*Task details*. Below are entries. Copy exactly the lines running from the line that holds "left shoulder: (265, 108)" to the line that holds "right knee: (316, 287)", with both ends included.

═════ Records ═════

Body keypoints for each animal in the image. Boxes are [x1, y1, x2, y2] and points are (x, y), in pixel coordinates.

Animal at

═════
═════ Records ═════

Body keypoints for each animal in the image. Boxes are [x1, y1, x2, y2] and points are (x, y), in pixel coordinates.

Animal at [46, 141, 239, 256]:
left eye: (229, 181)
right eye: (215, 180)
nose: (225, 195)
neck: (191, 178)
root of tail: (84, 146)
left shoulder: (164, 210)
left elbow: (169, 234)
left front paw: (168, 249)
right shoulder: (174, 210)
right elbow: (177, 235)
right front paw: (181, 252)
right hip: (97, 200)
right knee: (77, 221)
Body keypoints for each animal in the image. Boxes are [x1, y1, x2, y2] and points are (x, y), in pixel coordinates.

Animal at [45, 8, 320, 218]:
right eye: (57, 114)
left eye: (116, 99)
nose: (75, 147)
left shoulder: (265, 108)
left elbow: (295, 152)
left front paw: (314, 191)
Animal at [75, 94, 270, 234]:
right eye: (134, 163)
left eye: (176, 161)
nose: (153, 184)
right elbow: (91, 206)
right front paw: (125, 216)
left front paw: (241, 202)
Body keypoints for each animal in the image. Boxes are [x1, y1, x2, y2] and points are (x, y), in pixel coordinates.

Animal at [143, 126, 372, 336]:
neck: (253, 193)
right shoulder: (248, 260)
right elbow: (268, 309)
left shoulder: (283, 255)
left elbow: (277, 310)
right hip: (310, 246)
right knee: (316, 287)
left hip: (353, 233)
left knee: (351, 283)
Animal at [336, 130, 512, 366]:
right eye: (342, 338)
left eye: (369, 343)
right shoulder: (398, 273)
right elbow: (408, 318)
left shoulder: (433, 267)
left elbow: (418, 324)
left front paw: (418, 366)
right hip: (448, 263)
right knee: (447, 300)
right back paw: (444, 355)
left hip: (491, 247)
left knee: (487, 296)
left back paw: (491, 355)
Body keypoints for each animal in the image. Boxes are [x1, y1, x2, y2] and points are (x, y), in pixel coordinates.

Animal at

═════
═════ Records ═════

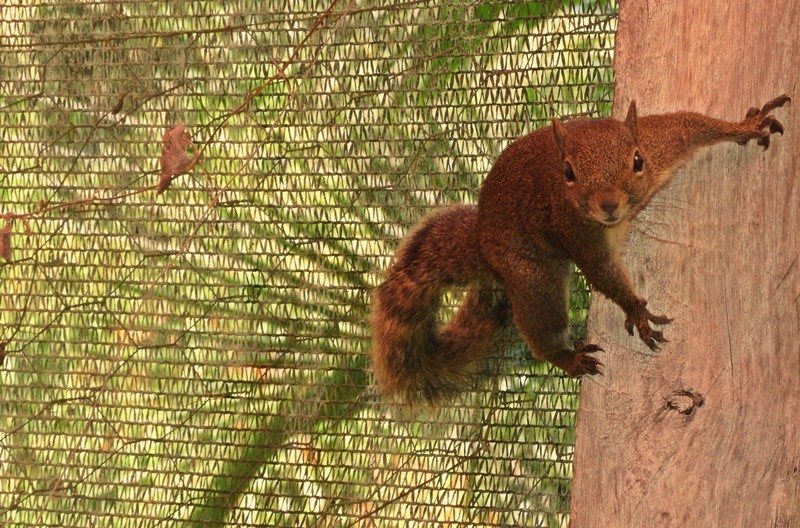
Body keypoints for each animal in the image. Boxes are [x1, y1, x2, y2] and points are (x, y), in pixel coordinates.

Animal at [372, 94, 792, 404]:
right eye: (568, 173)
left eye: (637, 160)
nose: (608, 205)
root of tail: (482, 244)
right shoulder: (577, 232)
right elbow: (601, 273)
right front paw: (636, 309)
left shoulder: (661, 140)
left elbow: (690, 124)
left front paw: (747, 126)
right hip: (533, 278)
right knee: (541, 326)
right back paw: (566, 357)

═════

*Response to the exercise*.
left shoulder: (265, 108)
left elbow: (295, 152)
left front paw: (314, 191)
Animal at [75, 94, 270, 234]:
right eye: (134, 163)
left eye: (176, 161)
nose: (153, 184)
right elbow: (91, 206)
right front paw: (125, 216)
left front paw: (241, 202)
Body keypoints for each animal in the image. Boxes are [x1, y1, x2, y2] and points are (x, y), in pixel coordinates.

Animal at [143, 126, 372, 336]:
neck: (253, 193)
right shoulder: (248, 260)
right elbow: (268, 309)
left shoulder: (283, 255)
left elbow: (277, 310)
right hip: (310, 246)
right knee: (316, 287)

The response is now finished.